Copy every line of text in the material below exactly, without the pictures.

------ SOURCE INFORMATION ------

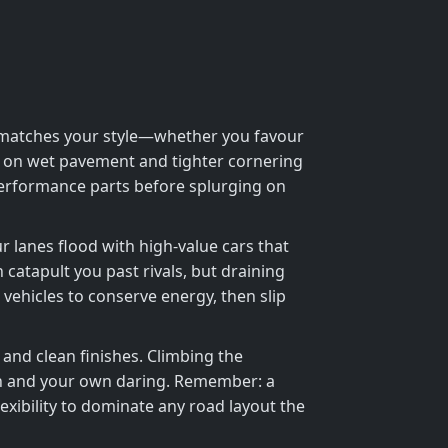
hat matches your style—whether you favour
rip on wet pavement and tighter cornering
 performance parts before splurging on
ur lanes flood with high‑value cars that
catapult you past rivals, but draining
 vehicles to conserve energy, then slip
and clean finishes. Climbing the
on and your own daring. Remember: a
ibility to dominate any road layout the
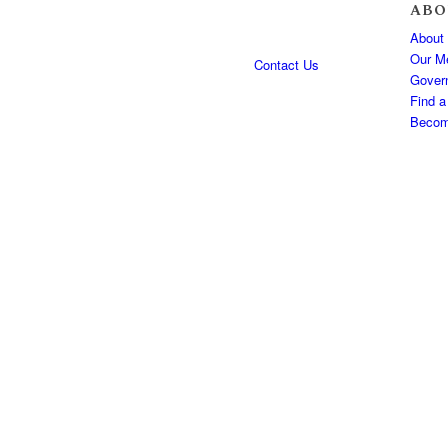
ABO
About
Our M
Contact Us
Gover
Find a
Becom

------

**TASK SOLUTION**:
hat matches your style—whether you favour
rip on wet pavement and tighter cornering
 performance parts before splurging on
ur lanes flood with high‑value cars that
catapult you past rivals, but draining
 vehicles to conserve energy, then slip
and clean finishes. Climbing the
on and your own daring. Remember: a
ibility to dominate any road layout the
ABO
About
Our M
Contact Us
Gover
Find a
Becom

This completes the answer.